July 15, 2015
A foot in the door and a place at the table
This September marks the conclusion of a four-year joint venture between Heller’s Institute on Assets and Social Policy (IASP) and New Hampshire’s Office of Minority Health and Refugee Affairs (OMHRA) to strengthen the diversity of the state’s healthcare workforce. As the patient population of New Hampshire grows increasingly diverse, the state strives to mirror that diversity among healthcare workers as well.
Throughout the Healthcare Employer Research Initiative, principal investigator Janet Boguslaw and co-investigator Sandra Venner have helped New Hampshire employers and other stakeholders improve the hiring, retention and advancement of its minority healthcare workers. This partnership, funded by the U.S. Department of Health and Human Services’ Administration for Children and Families, seeks to understand the role that job training and workplace practices have in advancing the racial, ethnic, and linguistic diversity of the healthcare workforce.

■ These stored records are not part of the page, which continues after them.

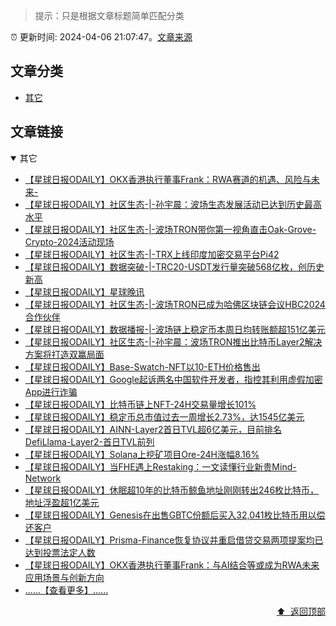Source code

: > 提示：只是根据文章标题简单匹配分类

:alarm_clock: 更新时间: 2024-04-06 21:07:47。[文章来源](/README.md)

## 文章分类

- [其它](#其它) 

## 文章链接

<details open>
<summary id="其它">
 其它
</summary>
<p></p>




- [【星球日报ODAILY】OKX香港执行董事Frank：RWA赛道的机遇、风险与未来-](https://www.odaily.news/post/5194349)
- [【星球日报ODAILY】社区生态-|-​孙宇晨：波场生态发展活动已达到历史最高水平](https://www.odaily.news/post/5194345)
- [【星球日报ODAILY】社区生态-|-波场TRON带你第一视角直击Oak-Grove-Crypto-2024活动现场](https://www.odaily.news/post/5194348)
- [【星球日报ODAILY】社区生态-|-TRX上线印度加密交易平台Pi42](https://www.odaily.news/post/5194347)
- [【星球日报ODAILY】数据突破-|-TRC20-USDT发行量突破568亿枚，创历史新高](https://www.odaily.news/post/5194346)
- [【星球日报ODAILY】星球晚讯](https://www.odaily.news/newsflash/362987)
- [【星球日报ODAILY】社区生态-|-波场TRON已成为哈佛区块链会议HBC2024合作伙伴](https://www.odaily.news/post/5194344)
- [【星球日报ODAILY】数据播报-|-波场链上稳定币本周日均转账额超151亿美元](https://www.odaily.news/post/5194343)
- [【星球日报ODAILY】社区生态-|-​孙宇晨：波场TRON推出比特币Layer2解决方案将打造双赢局面](https://www.odaily.news/post/5194342)
- [【星球日报ODAILY】Base-Swatch-NFT以10-ETH价格售出](https://www.odaily.news/newsflash/362986)
- [【星球日报ODAILY】Google起诉两名中国软件开发者，指控其利用虚假加密App进行诈骗](https://www.odaily.news/newsflash/362985)
- [【星球日报ODAILY】比特币链上NFT-24H交易量增长101%](https://www.odaily.news/newsflash/362984)
- [【星球日报ODAILY】稳定币总市值过去一周增长2.73%，达1545亿美元](https://www.odaily.news/newsflash/362983)
- [【星球日报ODAILY】AINN-Layer2首日TVL超6亿美元，目前排名DefiLlama-Layer2-首日TVL前列](https://www.odaily.news/newsflash/362981)
- [【星球日报ODAILY】Solana上挖矿项目Ore-24H涨幅8.16%](https://www.odaily.news/newsflash/362980)
- [【星球日报ODAILY】当FHE遇上Restaking：一文读懂行业新贵Mind-Network](https://www.odaily.news/post/5194337)
- [【星球日报ODAILY】休眠超10年的比特币鲸鱼地址刚刚转出246枚比特币，地址浮盈超1亿美元](https://www.odaily.news/newsflash/362979)
- [【星球日报ODAILY】Genesis在出售GBTC份额后买入32,041枚比特币用以偿还客户](https://www.odaily.news/newsflash/362978)
- [【星球日报ODAILY】Prisma-Finance恢复协议并重启借贷交易两项提案均已达到投票法定人数](https://www.odaily.news/newsflash/362977)
- [【星球日报ODAILY】OKX香港执行董事Frank：与AI结合等或成为RWA未来应用场景与创新方向](https://www.odaily.news/newsflash/362976)
- [......【查看更多】......](/details/tags/other.md)

<div align="right"><a href="#文章分类">⬆ &nbsp;返回顶部</a></div>
</details>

OMHRA explicitly seeks to enroll 25 percent minority trainees in its program. While the minority population of New Hampshire is just 8 percent, Nashua and Manchester—New Hampshire’s two largest cities—are more diverse, with minority populations of approximately 20 percent. Despite these rising figures, minority workers in Hillsborough County (which includes Nashua and Manchester) account for less than 10 percent of the total workforce, reflecting the youth of this population and its growing prominence as the workforce of the future.
However, the long-term objective of OMHRA’s work goes beyond just getting minority workers into the healthcare field. Through their work with the IASP team, they intend to sculpt an industry culture that promotes equitable inclusion, retention and promotion of minority healthcare workers at all levels. “For example, minority healthcare workers are over-represented in the lowest-paying healthcare positions, such as nursing and residential care facilities, and underrepresented in higher-paying positions,” says Venner. White employees are over-represented in hospitals and ambulatory care jobs, which not only pay more—they’re also more stable and offer greater opportunities for promotion.
Both within and beyond the healthcare sector, racial and linguistic minorities have traditionally been excluded from these desirable jobs as well as the educational pipelines and social networks that facilitate entry to them. “Data shows that there is still high occupational segregation by race,” says Boguslaw. “Since most people utilize their family, community, and school networks to enter the workforce and choose a career path, we need to build workforce development systems and employer practices that are effective in facilitating upward mobility.”
To that end, the IASP team has helped employers and OMHRA reveal barriers to upward mobility for minorities in the healthcare workforce—such as isolation from social and professional networks and experience. To counter these barriers, the team developed simple recommendations, like altering job descriptions, as well as more complex ones, such as fostering professional mentoring and interning programs. Another key focal point is promoting not just employee cultural competence trainings, but true cultural effectiveness at the institutional level through systematic policy changes.
Kris McCracken, director of the Manchester Community Health Center, has embraced cultural effectiveness as a way to improve both the workplace environment and the level of care provided to patients. McCracken says “We are exceedingly grateful for the experience and guidance that the team from IASP has provided as we work to implement a Center of Excellence for Culturally Effective Care. The team has a rare set of skills, and their combined experience in social justice, employment opportunities and challenges for diverse communities, health equity and disparities research and culturally effective organizations is irreplaceable.”
Broadly, this project contributes to the growing literature on the determinants of the racial and ethnic wealth gaps, asserts Boguslaw. “We have to change how institutions function, and the transparency with which they structure opportunity in their organizations,” she says. “Doing so will enable many more employees to have opportunity and equity that doesn’t exist currently. The barriers to opportunity are often very subtle, and employers typically say ‘this is the only way to do business.’ In fact, there are other, better ways to do business that can help improve the well-being of employees and their families, as well as the health of communities and the business itself.”